> [Problem to solve]
Which lines run from the line with "ring dip: (354, 1065)" through the line with "pinky tip: (346, 1049)" in the entries below? Print them exactly, both ends included, and nothing more.

◆ ◆ ◆ ◆ ◆

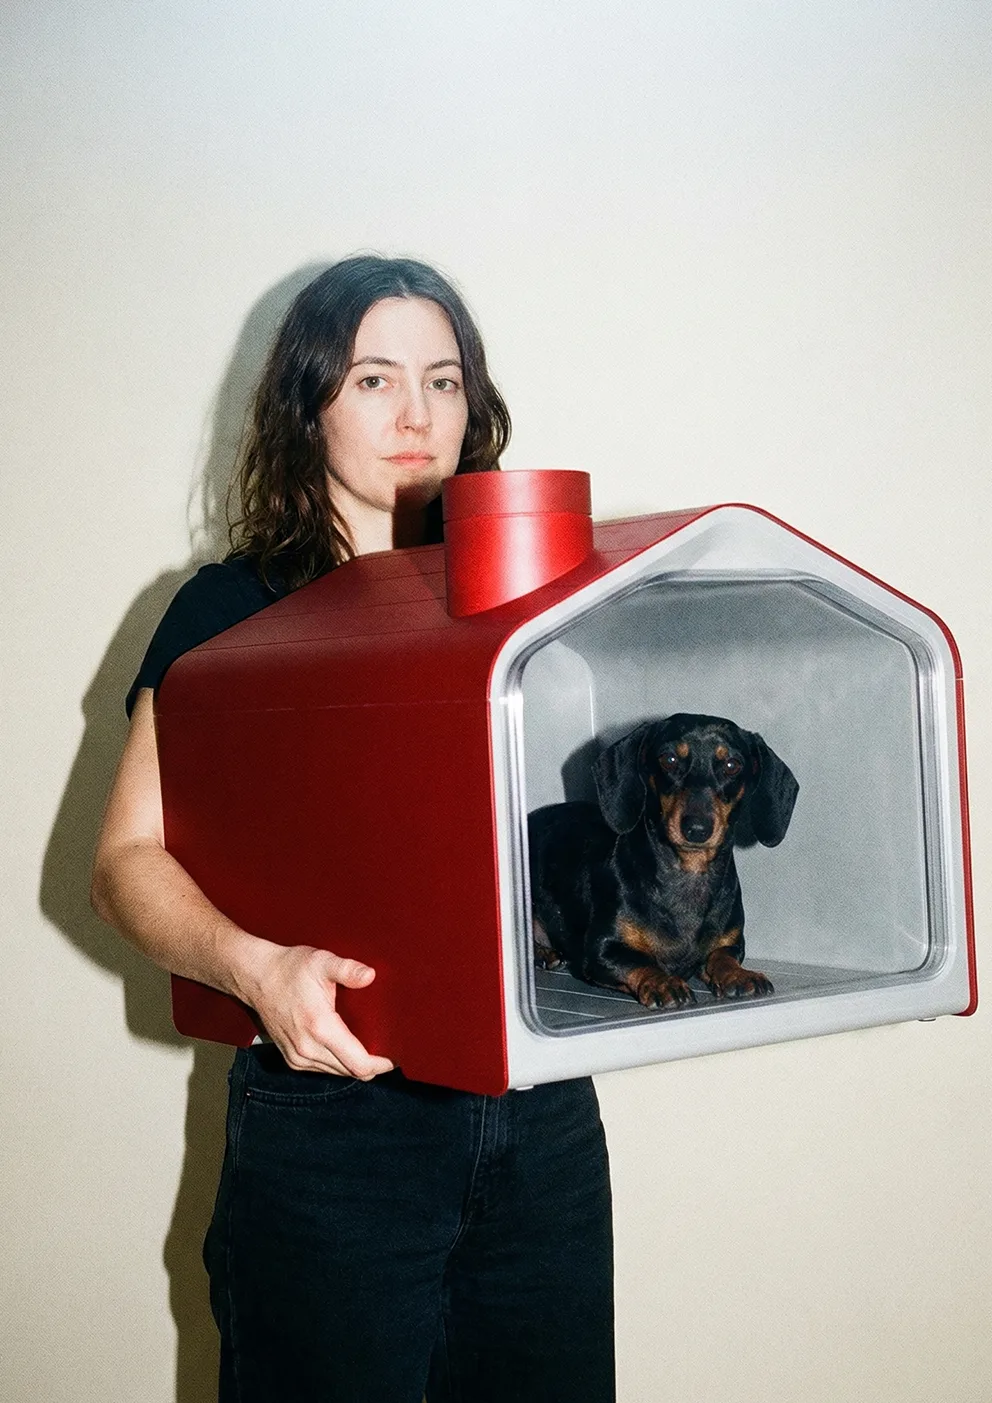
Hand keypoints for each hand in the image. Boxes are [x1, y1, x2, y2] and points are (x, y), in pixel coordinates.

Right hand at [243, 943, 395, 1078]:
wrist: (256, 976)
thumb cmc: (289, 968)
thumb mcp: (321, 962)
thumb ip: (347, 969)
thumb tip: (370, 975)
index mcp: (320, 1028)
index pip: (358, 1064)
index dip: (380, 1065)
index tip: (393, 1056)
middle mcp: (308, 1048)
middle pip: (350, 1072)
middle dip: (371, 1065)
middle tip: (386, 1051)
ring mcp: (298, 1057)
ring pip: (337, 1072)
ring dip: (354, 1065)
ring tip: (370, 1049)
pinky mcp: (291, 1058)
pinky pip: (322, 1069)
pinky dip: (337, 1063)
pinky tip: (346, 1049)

◆ ◆ ◆ ◆ ◆

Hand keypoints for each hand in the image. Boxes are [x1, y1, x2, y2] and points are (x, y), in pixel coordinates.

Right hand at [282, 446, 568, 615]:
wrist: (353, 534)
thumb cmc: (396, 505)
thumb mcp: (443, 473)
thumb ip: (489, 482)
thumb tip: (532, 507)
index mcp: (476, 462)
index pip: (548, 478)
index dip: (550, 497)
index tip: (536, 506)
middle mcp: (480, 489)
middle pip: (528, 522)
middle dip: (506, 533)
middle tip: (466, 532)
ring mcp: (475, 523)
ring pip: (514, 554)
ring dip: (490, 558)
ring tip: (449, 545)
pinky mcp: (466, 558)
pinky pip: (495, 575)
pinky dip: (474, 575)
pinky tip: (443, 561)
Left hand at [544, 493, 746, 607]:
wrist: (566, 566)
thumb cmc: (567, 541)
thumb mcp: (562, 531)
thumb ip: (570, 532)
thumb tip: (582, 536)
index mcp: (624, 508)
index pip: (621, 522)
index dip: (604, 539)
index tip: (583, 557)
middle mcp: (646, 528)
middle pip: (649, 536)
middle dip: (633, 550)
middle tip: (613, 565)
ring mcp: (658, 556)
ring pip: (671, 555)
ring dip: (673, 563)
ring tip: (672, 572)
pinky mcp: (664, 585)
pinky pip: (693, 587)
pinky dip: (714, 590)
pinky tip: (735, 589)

◆ ◆ ◆ ◆ ◆

> [Answer space]
ring dip: (354, 1065)
ring tip: (370, 1049)
pinky mcp: (291, 1058)
pinky pip: (322, 1069)
pinky dip: (337, 1063)
pinky tip: (346, 1049)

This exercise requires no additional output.